Joey and Los Angeles also have a great design connection that is kind of unexplainable. He is one of what feels like only a handful of successful designers making new, innovative products from Los Angeles. “In terms of LA influencing me aesthetically, I’m drawn to Neutra architecture and the mid-century movement that grew here. The entire California modern design show at LACMA last year could have been a mood board for me. Southern California is a study in contradictions. The desert combined with what grows here, the mixture of the lush and the desolate, the juxtaposition of the culture of health and fitness with the self-destructive party atmosphere the city is known for: all of the contrasts are inspiring.”
The contrast between creative isolation and immersion is integral to Joey’s work as a designer. His job is to find objects that, while great, could always be better. He rethinks them and places them back into the world, a process that goes from creative, isolated meditation to offering something for the world to consume. The decision for him to make a product is a big one too because he commits years at a time to seeing it through.
“A big part of what I do is deciding which project I’m going to pursue for manufacturing. I can only do one or two major products a year on my own. I have to be interested and passionate about the project because I only design for the first two months of the year and then my work switches to managing production, planning the launch, and driving sales.”

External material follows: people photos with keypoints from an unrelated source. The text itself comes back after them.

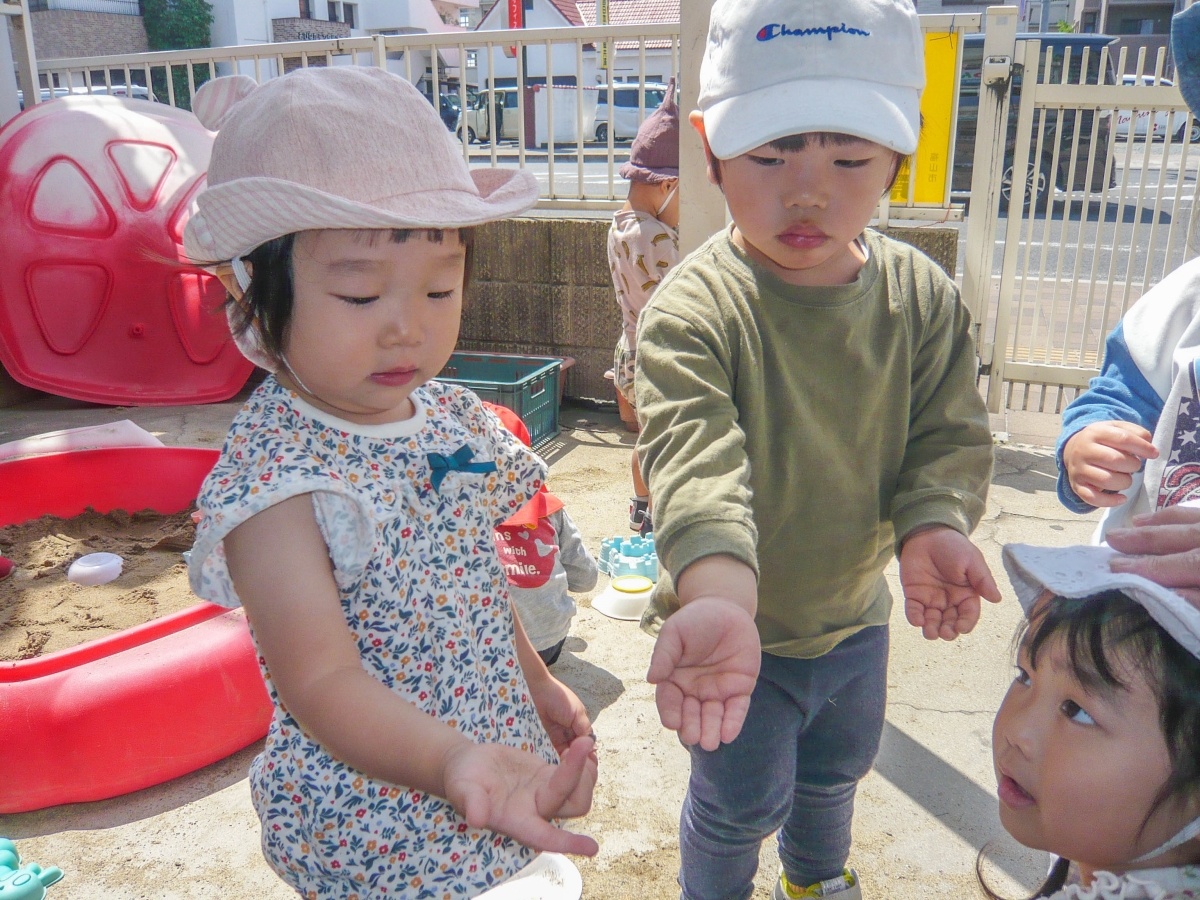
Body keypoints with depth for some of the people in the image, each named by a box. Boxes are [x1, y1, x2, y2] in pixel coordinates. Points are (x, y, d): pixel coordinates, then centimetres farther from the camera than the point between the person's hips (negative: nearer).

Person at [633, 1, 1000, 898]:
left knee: (839, 765, 29)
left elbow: (948, 434, -3)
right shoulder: (691, 311, -25)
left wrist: (933, 526, -24)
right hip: (742, 624, -5)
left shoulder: (924, 297, -9)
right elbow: (696, 461, -37)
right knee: (743, 797, 14)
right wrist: (721, 599, -53)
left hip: (857, 611, 5)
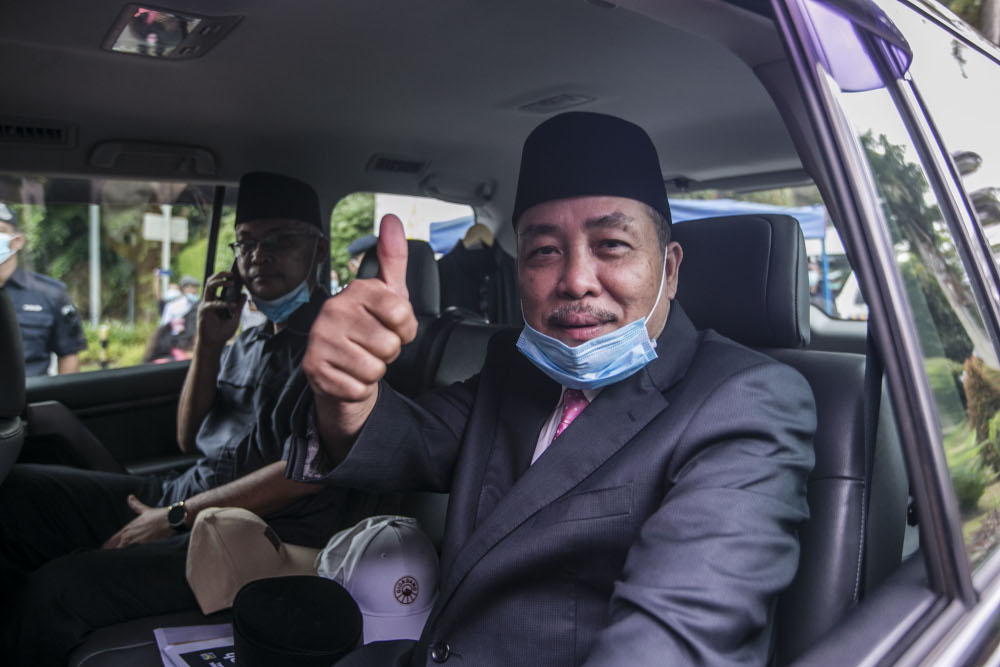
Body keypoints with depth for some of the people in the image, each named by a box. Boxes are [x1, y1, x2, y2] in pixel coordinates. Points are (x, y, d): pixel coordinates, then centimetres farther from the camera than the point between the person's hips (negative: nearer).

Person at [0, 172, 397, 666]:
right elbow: (190, 439, 18)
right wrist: (207, 346, 4)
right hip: (184, 498, 8)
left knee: (58, 588, -23)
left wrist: (176, 516, -13)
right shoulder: (247, 342, 18)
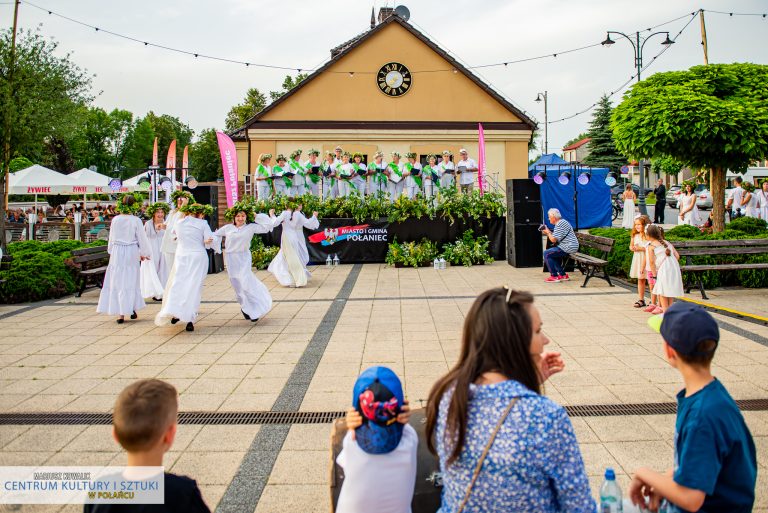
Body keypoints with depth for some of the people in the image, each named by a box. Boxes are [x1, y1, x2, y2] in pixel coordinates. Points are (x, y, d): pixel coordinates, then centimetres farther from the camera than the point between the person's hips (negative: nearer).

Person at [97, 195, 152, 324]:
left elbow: (111, 238, 8)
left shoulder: (115, 220, -1)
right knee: (131, 281, 9)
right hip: (132, 252, -2)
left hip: (117, 252, 2)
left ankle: (120, 314, 4)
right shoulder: (136, 220, -10)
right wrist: (144, 253, 9)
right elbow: (142, 238, -4)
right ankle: (132, 310, 17)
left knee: (117, 281, 6)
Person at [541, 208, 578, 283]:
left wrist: (548, 232, -5)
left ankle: (554, 276, -6)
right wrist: (548, 232, 9)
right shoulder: (561, 222, 17)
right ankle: (563, 275, 24)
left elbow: (553, 240, -20)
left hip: (568, 247, -11)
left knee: (546, 253, -10)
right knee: (553, 254, 27)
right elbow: (556, 238, 16)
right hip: (569, 247, 11)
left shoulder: (560, 224, -16)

“My decision to bring a design to production is a combination of my interests and abilities. I try to identify a category in which the other players are all making and competing on the same assumptions- assumptions that might not make for the best product. The Ceramic Speakers are a good example. When I released them, everyone was trying to come out with a monolithic wireless speaker system since the Jambox was doing so well. These systems competed on connectivity, portability and price, and many were good products. However, they resulted from design choices very different from mine. They trade sound quality, build quality and beauty for convenience, features, and popular appeal. They’re designed to be disposable, whereas I intended the Ceramic Speakers to be the last system my customers need to buy. I take a similar approach with all my designs.”
This is always how Joey figures out what he’s going to pursue next. His current and next product is a perfect example of this. “Digital cameras are similar to speakers in that manufacturers are competing on the same set of assumptions and features. I’m working on a camera that’s stripped of everything not directly related to capturing an image or video. Eliminating all extraneous features allows me to focus on build and image quality.”
Joey has gained terrific momentum with his products and wants to continue growing what he’s built. He’s going to be expanding the scope of what he’s doing, too. “I definitely want to keep building my line,” he says. “For the foreseeable future, that’s my primary focus. This year I’m collaborating with some larger companies, and I’m excited to see the results. My first collaboration was a compass with with Shwood in Portland, and it sold out quickly.”
In addition to pursing fine art sculpture (“I want to take that more seriously: it’s difficult to find the time!”), he sees no sign of slowing down his work or going anywhere else. He’s pretty set with everything he needs to work and Los Angeles provides an excellent source of inspiration for him, too.
“We’re so happy here,” he says. “We have no plans for moving. We’re never going to write off that possibility but for now were very happy in Los Angeles and Pasadena.”